Kreml dementiert Zusammenhang mit der Attacke auf Krim-Brücke
Peskow dementierte, dass die Attacke auf die Krim-Brücke Auswirkungen auf die Zukunft des Getreideabkommens habe. "Das sind zwei nicht miteinander verbundene Ereignisse. Sie wissen, dass noch vor dem Terroranschlag, die Position von Präsident Putin geäußert wurde", sagte er. Russlands Präsident Wladimir Putin hatte erklärt, dass die Grundlagen fehlten für eine Verlängerung der Vereinbarung. Damit kommt der Transport von Millionen Tonnen von ukrainischem Getreide, vor allem Mais und Weizen, über den Seeweg zum Erliegen, obwohl die Ausfuhren vor allem für ärmere Länder wichtig sind.
Die Vereinbarung, durch die die Ukraine Getreide über das von der russischen Flotte kontrollierte Schwarze Meer exportieren kann, war vor einem Jahr unter Vermittlung der Vereinten Nationen und der Türkei erzielt worden und wurde zwischenzeitlich mehrfach verlängert.
Attacke auf Krim-Brücke kostet Menschenleben
Zuvor meldeten Moskau und Kiew einen Angriff auf die Brücke zwischen Russland und der annektierten Halbinsel Krim. Nach Angaben aus Kiew stecken die ukrainische Marine und Spezialkräfte hinter den Explosionen. Der Angriff sei eine "Spezialoperation" des ukrainischen Inlandsgeheimdienstes SBU und der Marine gewesen, erfuhr die Nachrichtenagentur AFP aus SBU-Kreisen.
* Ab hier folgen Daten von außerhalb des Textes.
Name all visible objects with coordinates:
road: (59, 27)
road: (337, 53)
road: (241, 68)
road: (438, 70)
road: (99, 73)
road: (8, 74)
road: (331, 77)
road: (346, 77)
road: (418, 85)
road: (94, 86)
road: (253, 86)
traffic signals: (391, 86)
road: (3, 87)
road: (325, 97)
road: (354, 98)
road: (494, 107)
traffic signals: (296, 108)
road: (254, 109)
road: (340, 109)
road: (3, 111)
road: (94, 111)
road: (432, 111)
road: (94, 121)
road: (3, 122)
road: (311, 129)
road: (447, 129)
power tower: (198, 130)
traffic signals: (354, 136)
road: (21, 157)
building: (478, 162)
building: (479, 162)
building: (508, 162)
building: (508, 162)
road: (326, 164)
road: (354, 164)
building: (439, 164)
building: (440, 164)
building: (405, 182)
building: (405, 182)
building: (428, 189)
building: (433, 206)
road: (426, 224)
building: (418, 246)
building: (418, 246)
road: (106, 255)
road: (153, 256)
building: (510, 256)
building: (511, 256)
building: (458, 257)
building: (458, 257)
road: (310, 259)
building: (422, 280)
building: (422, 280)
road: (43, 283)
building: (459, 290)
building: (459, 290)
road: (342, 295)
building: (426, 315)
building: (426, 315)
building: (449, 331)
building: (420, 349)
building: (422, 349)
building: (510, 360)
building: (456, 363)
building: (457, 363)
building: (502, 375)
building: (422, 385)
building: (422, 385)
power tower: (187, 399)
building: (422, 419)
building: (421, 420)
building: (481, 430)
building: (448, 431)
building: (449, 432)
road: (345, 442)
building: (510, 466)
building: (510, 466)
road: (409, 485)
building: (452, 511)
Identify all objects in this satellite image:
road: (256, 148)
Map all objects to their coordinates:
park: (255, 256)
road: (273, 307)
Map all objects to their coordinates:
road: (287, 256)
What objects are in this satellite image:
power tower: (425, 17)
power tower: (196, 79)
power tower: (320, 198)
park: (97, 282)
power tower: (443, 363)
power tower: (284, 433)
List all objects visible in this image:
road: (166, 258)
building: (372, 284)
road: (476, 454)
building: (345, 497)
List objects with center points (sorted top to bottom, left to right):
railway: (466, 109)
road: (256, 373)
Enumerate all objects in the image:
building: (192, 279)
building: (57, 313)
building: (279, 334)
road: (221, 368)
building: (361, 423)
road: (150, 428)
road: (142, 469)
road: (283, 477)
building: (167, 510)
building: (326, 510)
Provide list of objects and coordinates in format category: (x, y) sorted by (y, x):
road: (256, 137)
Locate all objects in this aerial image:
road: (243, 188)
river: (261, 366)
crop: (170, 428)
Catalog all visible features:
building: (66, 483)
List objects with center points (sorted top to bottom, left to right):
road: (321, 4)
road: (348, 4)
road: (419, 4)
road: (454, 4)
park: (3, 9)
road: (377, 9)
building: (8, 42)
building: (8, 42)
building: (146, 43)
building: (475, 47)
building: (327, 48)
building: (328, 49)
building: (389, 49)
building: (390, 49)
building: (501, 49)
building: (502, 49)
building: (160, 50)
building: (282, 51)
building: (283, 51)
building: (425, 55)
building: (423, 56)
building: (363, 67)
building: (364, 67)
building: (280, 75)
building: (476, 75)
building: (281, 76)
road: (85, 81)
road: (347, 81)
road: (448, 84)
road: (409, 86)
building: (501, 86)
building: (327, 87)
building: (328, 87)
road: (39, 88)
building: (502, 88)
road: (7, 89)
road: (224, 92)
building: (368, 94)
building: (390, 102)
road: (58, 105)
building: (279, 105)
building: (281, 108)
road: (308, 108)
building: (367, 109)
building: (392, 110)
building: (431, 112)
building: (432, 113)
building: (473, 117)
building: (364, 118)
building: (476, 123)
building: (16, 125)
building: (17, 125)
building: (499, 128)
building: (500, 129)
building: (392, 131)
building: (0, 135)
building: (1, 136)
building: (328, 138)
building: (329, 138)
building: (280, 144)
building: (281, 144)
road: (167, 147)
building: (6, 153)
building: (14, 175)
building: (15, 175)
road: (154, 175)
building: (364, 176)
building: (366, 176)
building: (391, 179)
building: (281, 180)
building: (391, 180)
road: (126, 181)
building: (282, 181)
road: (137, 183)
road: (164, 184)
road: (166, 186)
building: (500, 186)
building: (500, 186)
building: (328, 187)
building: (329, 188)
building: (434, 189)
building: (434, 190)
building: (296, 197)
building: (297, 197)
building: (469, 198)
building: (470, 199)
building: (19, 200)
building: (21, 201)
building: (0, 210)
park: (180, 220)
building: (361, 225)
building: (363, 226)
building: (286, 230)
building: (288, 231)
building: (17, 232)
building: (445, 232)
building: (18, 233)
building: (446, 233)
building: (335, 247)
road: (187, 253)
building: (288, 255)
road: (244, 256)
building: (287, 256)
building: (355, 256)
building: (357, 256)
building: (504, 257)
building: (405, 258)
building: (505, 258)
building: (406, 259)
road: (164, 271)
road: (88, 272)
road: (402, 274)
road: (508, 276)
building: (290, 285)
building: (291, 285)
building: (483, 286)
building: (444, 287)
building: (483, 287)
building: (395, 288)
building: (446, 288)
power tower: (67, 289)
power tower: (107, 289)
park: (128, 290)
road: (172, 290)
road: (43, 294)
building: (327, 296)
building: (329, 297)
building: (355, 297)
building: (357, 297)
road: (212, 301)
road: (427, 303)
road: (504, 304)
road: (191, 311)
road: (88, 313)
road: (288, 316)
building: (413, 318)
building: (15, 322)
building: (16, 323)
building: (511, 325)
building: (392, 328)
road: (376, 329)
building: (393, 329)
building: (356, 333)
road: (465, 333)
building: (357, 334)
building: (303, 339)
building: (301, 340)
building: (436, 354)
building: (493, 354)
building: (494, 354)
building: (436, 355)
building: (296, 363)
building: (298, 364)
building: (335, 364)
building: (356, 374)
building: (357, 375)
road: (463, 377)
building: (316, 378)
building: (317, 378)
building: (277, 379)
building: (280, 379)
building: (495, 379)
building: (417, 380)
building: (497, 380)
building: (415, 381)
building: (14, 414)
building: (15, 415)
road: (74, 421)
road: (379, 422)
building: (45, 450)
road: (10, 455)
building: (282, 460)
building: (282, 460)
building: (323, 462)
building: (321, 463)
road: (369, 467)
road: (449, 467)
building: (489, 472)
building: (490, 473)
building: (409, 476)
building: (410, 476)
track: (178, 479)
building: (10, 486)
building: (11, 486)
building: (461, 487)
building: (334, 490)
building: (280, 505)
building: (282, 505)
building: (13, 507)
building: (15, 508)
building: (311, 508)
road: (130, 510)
Bei dem Angriff auf die Brücke über die Straße von Kertsch - zwischen der russischen Region Krasnodar und der Halbinsel Krim - seien Marinedrohnen zum Einsatz gekommen.
Zwei Menschen wurden bei der Attacke getötet, wie das Gesundheitsministerium der russischen Region Krasnodar mitteilte. Ein Mädchen sei verletzt worden. Der Gouverneur der Region Belgorod, Wjatscheslaw Gladkow, erklärte, bei den Toten handele es sich um die Eltern des Kindes. Der Verkehr auf der Brücke wurde unterbrochen.
Der ukrainische Geheimdienst bestätigte eine eigene Beteiligung zunächst nicht, sondern teilte in einer ersten Reaktion lediglich mit: "Erneut hat sich die Brücke 'schlafen' gelegt." Zu einem ersten Anschlag auf der Brücke im vergangenen Herbst mit drei Toten hatte sich Kiew später bekannt. Auch damals wurde die Fahrbahn schwer beschädigt, später allerdings repariert. Die ukrainische Krim wurde 2014 von Russland annektiert.
Kreml: USA und Großbritannien am Angriff beteiligt
Russland sprach offiziell von einem "Terrorakt". Der Kreml machte ukrainische Geheimdienste dafür verantwortlich. Die Brücke sei am frühen Montagmorgen von Überwasserdrohnen attackiert worden, teilte das russische Anti-Terror-Komitee mit. Die Sprecherin des russischen Außenministeriums, Maria Sacharowa, beschuldigte die Ukraine, einen Angriff auf die Brücke zwischen Russland und der Krim unter Beteiligung Großbritanniens und der Vereinigten Staaten durchgeführt zu haben. Sacharowa lieferte keine Beweise für ihre Behauptungen.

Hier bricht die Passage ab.